All hearing is based on the detection of vibrations in the cochlea, a structure in the inner ear. These vibrations stimulate sensory receptors in the cochlea called hair cells, which respond by producing electrical impulses that are sent to the nerve cells and onto the brain, where they are interpreted and perceived as sound. There are two types of hearing loss, sensorineural and conductive. Sensorineural hearing loss is the result of damage to the brain, the vestibulocochlear, or auditory, nerve, or the hair cells in the cochlea, with the latter being the most common cause. Conductive hearing loss is caused by a deformity, injury, or obstruction that interferes with the conduction of sound waves through the ear.
Bone-anchored hearing aids are hearing aid implants that conduct sound through bone. The internal part of the device, a small titanium implant, is surgically implanted behind the ear. It then begins osseointegration, a process by which the titanium bonds with the bones of the skull. After a few months, usually around three for adults and six for children, the bonding process is complete and an external audio processor is attached to the implant.
When the audio processor picks up sound, that sound is transmitted to the titanium implant. The implant vibrates, and this vibration is conducted through the skull to the inner ear. In people with normal hearing, these vibrations are channeled to the cochlea through the outer and middle ear, but vibrations through the skull can simulate it in the same way.
Bone-anchored hearing aids are often helpful for people with conductive hearing loss, because they bypass the outer and middle ear entirely. They are also helpful for people who cannot wear conventional hearing aids due to infection or inflammation in the ear canal. In some cases, bone-anchored hearing aids are also used by people whose hearing is impaired in only one ear, a condition called unilateral hearing loss, though they often have better results with a specialized external device called a CROS (contralateral routing of signals) hearing aid.
Middle ear implants are another type of implanted hearing aid. Sounds are picked up by an external microphone, and an audio processor worn is behind the ear. The sounds are interpreted and converted into an electrical signal that is transmitted through the skin to an internally implanted receiver. The receiver transmits this signal down a wire to a small transducer implanted in the middle ear. This vibrates in response to the signal, and these vibrations are conducted to the inner ear and perceived as sound.
Cochlear implants are also frequently included in the category of hearing aid implants, though they work very differently and are actually a substitute for hearing rather than an aid to it.
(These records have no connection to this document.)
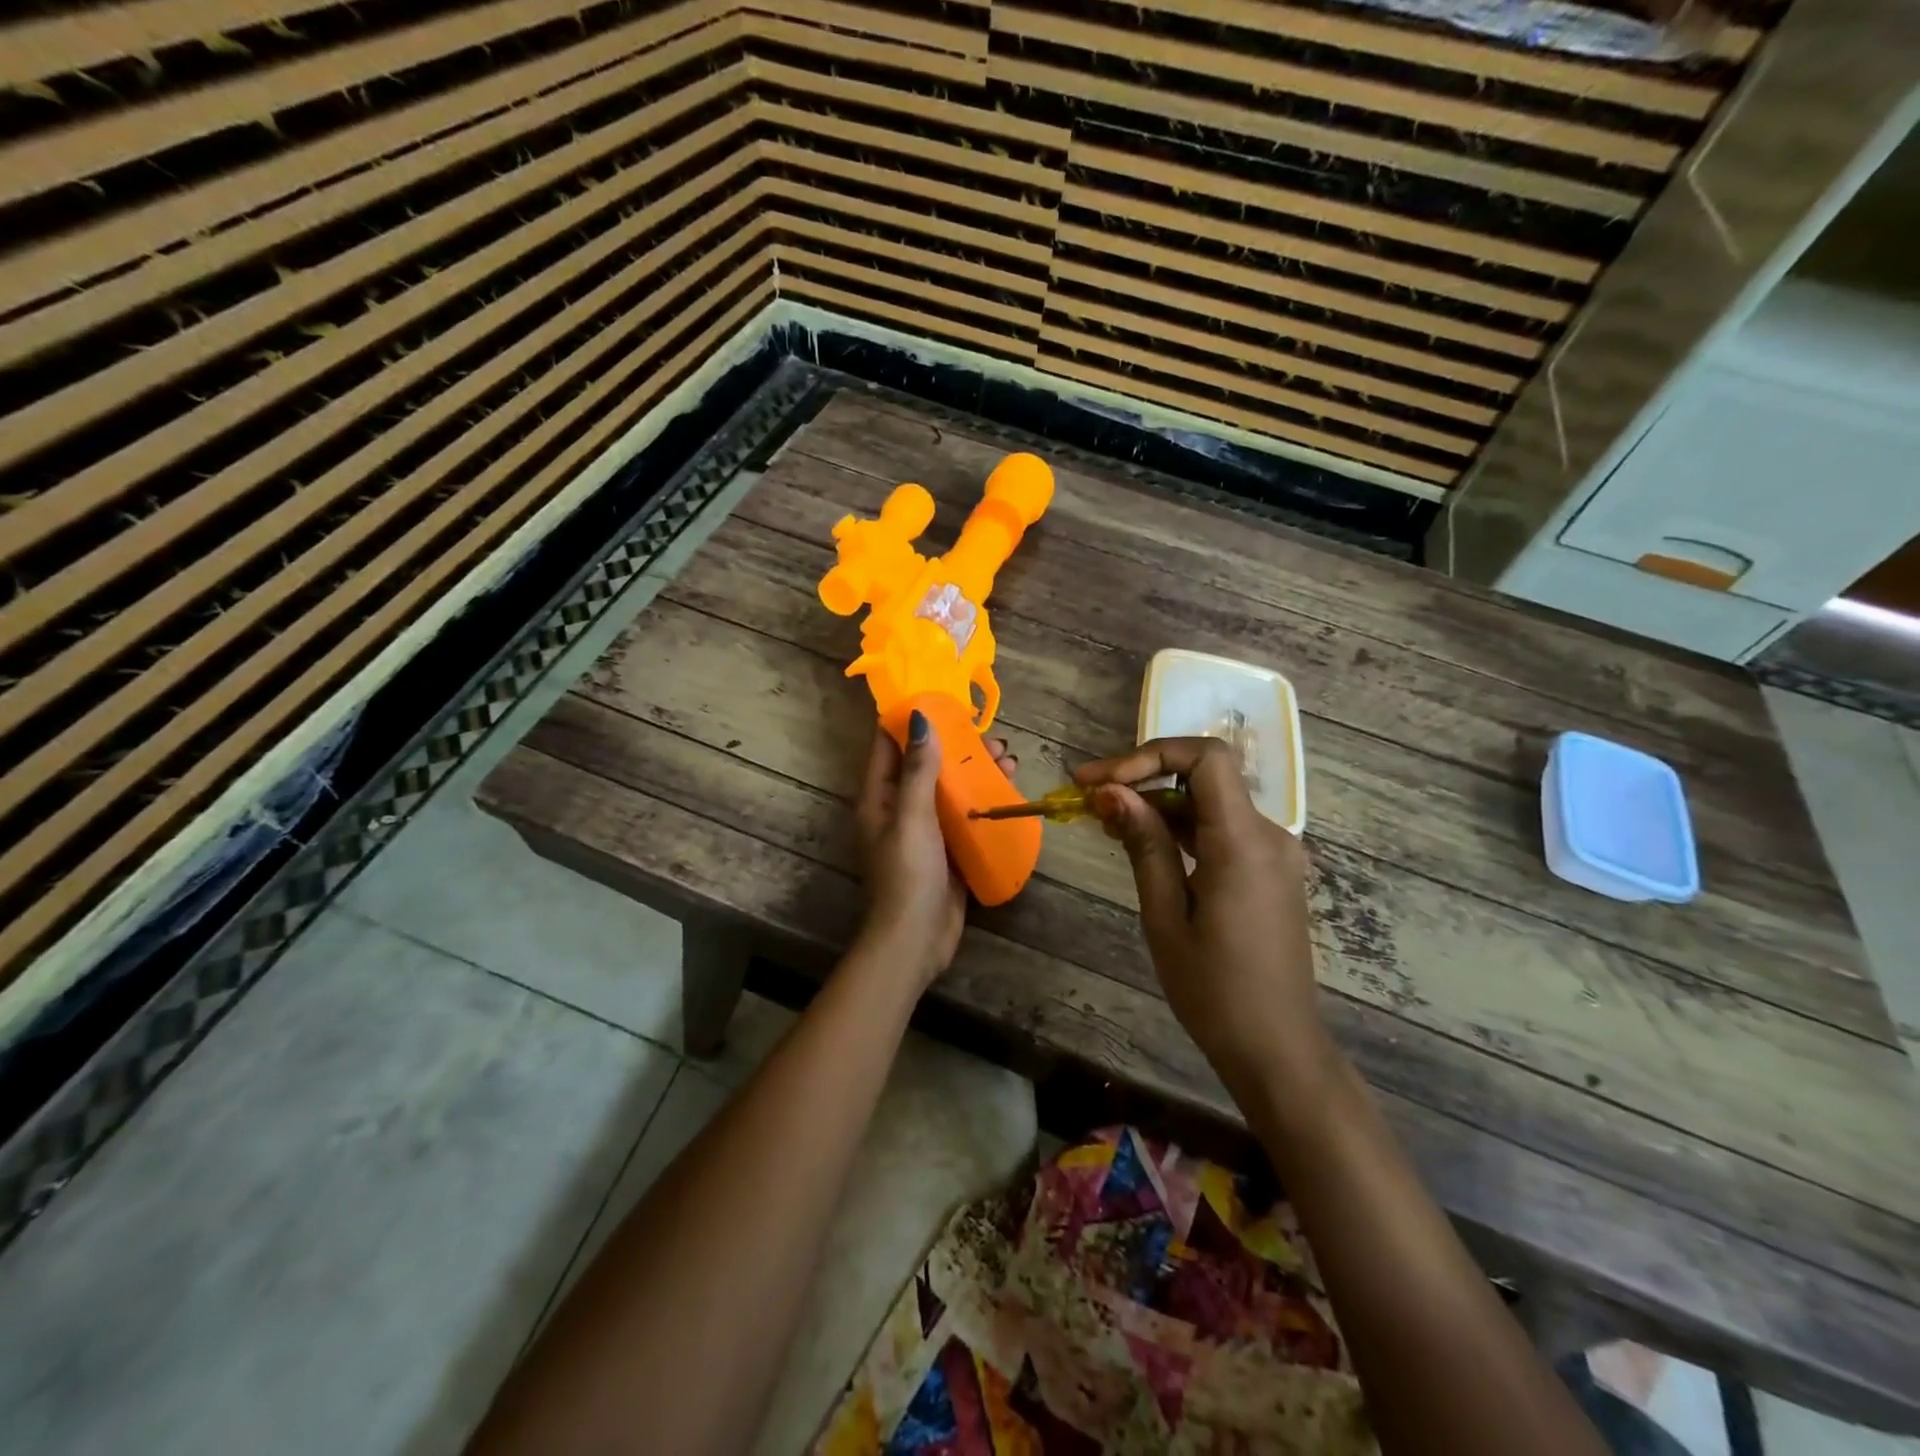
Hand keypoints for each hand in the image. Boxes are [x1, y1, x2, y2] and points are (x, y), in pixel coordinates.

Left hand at [855, 710, 1016, 990]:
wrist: (917, 940)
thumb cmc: (909, 874)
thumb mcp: (912, 817)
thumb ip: (917, 770)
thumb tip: (920, 717)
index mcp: (879, 797)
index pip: (888, 746)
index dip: (909, 720)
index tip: (940, 697)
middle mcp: (899, 808)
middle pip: (925, 765)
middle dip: (956, 745)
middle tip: (991, 734)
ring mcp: (924, 830)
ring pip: (949, 788)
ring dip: (975, 771)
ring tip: (1009, 757)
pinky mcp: (946, 849)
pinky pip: (964, 814)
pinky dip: (983, 799)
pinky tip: (1009, 788)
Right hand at [1075, 737, 1333, 1101]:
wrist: (1277, 1047)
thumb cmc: (1214, 990)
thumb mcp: (1166, 915)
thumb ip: (1144, 844)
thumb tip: (1112, 792)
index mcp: (1244, 842)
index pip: (1206, 758)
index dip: (1149, 755)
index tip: (1100, 781)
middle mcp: (1269, 835)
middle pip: (1205, 776)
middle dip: (1144, 779)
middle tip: (1090, 799)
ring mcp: (1274, 852)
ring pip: (1211, 802)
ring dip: (1159, 805)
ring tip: (1106, 823)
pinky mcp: (1269, 870)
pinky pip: (1222, 829)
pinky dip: (1182, 828)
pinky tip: (1144, 845)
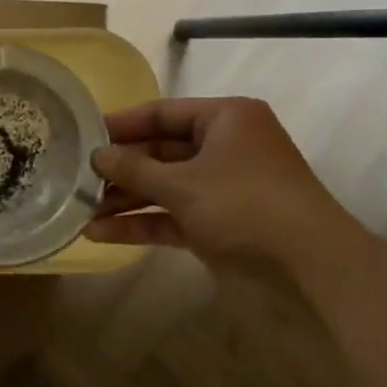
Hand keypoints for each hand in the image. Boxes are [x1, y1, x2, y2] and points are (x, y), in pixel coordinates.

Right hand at [85, 97, 357, 267]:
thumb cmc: (245, 206)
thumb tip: (96, 156)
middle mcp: (225, 148)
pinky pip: (171, 217)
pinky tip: (101, 233)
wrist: (311, 273)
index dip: (121, 124)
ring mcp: (222, 190)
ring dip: (124, 200)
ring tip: (80, 209)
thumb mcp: (182, 183)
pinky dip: (141, 224)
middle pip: (159, 151)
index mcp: (226, 119)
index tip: (82, 135)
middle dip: (119, 168)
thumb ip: (133, 169)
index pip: (162, 112)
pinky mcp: (218, 226)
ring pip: (163, 187)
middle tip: (76, 177)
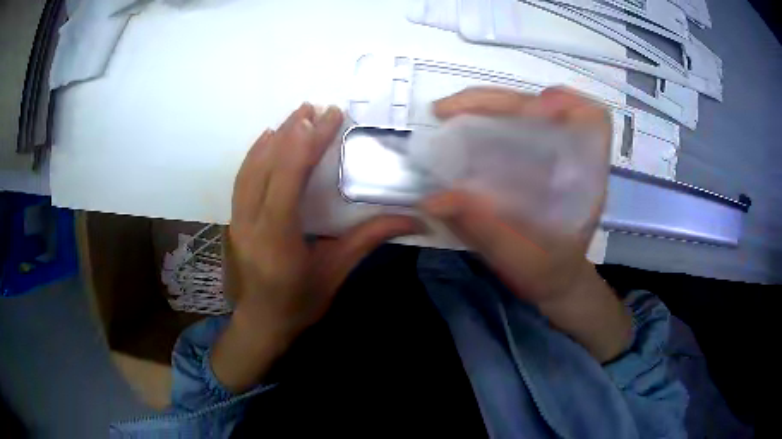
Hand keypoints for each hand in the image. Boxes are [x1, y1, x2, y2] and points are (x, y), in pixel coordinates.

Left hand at [213, 104, 419, 392]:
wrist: (261, 324)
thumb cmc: (300, 304)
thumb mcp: (336, 273)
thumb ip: (369, 239)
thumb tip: (415, 219)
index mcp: (277, 239)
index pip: (289, 179)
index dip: (308, 143)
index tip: (328, 117)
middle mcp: (250, 224)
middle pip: (268, 167)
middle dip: (293, 133)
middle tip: (315, 108)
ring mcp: (237, 221)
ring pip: (250, 169)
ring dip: (274, 139)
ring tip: (296, 116)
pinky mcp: (235, 220)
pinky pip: (242, 180)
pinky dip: (255, 154)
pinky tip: (267, 138)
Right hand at [421, 87, 630, 361]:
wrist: (552, 281)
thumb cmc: (548, 272)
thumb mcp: (521, 258)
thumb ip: (485, 231)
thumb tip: (433, 200)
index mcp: (583, 176)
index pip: (592, 119)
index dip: (566, 102)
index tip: (532, 108)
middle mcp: (568, 156)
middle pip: (543, 106)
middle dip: (498, 101)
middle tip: (448, 110)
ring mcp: (548, 155)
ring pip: (522, 112)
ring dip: (485, 106)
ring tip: (446, 113)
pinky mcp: (530, 160)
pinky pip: (509, 128)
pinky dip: (483, 122)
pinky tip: (459, 131)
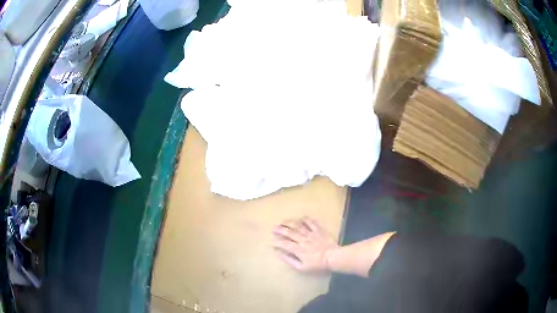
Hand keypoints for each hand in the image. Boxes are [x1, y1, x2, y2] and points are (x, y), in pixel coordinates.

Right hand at [272, 217, 338, 272]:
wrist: (333, 258)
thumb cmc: (318, 265)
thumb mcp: (302, 268)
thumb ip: (290, 261)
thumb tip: (280, 254)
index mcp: (298, 249)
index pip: (284, 244)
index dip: (276, 243)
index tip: (271, 243)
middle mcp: (303, 240)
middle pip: (289, 232)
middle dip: (280, 229)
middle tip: (274, 228)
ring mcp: (311, 234)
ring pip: (298, 225)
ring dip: (289, 222)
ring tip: (283, 221)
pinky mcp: (319, 230)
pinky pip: (311, 222)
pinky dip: (305, 219)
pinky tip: (301, 218)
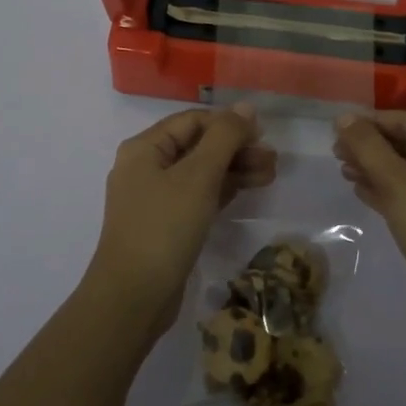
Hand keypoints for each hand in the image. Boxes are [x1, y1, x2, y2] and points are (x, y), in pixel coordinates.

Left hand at [86, 106, 276, 334]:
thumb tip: (245, 107)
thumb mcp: (198, 177)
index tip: (262, 134)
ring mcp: (155, 198)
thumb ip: (224, 138)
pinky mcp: (166, 224)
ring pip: (201, 172)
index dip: (228, 123)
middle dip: (236, 148)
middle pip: (198, 145)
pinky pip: (198, 196)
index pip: (193, 121)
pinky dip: (223, 190)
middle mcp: (146, 167)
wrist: (133, 298)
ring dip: (235, 169)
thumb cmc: (164, 228)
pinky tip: (250, 189)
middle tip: (272, 159)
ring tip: (271, 174)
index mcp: (145, 148)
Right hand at [333, 111, 405, 328]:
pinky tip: (360, 191)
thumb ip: (368, 146)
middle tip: (335, 153)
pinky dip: (386, 190)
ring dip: (374, 168)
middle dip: (370, 146)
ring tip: (343, 171)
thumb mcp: (397, 182)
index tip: (337, 130)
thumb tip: (344, 117)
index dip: (371, 122)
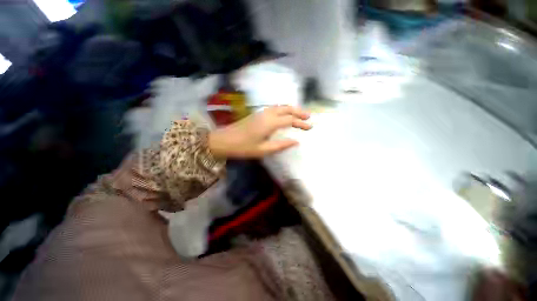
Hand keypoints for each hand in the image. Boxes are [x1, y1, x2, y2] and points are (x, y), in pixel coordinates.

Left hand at [208, 106, 311, 157]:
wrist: (224, 140)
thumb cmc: (243, 147)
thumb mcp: (263, 150)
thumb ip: (281, 145)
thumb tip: (296, 141)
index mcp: (269, 123)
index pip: (290, 120)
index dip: (301, 123)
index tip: (310, 127)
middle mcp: (267, 114)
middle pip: (286, 108)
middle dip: (299, 112)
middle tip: (308, 116)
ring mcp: (261, 112)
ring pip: (280, 106)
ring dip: (291, 109)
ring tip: (299, 114)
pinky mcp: (257, 114)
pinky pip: (274, 108)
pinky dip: (283, 109)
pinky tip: (284, 114)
Like middle ear implants, a cochlear implant has an external microphone that picks up sound. These sounds are analyzed by a speech processor, which can differentiate speech from other noises and filters out these other sounds. The processed sound is sent through a cable to the external transmitter, which transmits the signal to an implanted receiver that sends electrical signals to a set of electrodes implanted in the cochlea.
The electricity is transmitted to nerves in the cochlea and then onto the brain where it is perceived as sounds. This does not restore normal hearing, as many sounds are intentionally filtered out and the user's perception of sound is produced by a small number of electrodes rather than the thousands of hair cells in the cochlea, but the user usually regains the ability to comprehend human speech. Cochlear implants can be used by people who have severe hearing loss or are completely deaf, provided they still have a functioning auditory nerve, as they bypass most of the normal auditory system entirely and send information directly to the nervous system. These implants are usually ineffective for adults who have been deaf since they were children, however, because the brain's ability to interpret sound will not develop normally during childhood if it receives no sounds to interpret.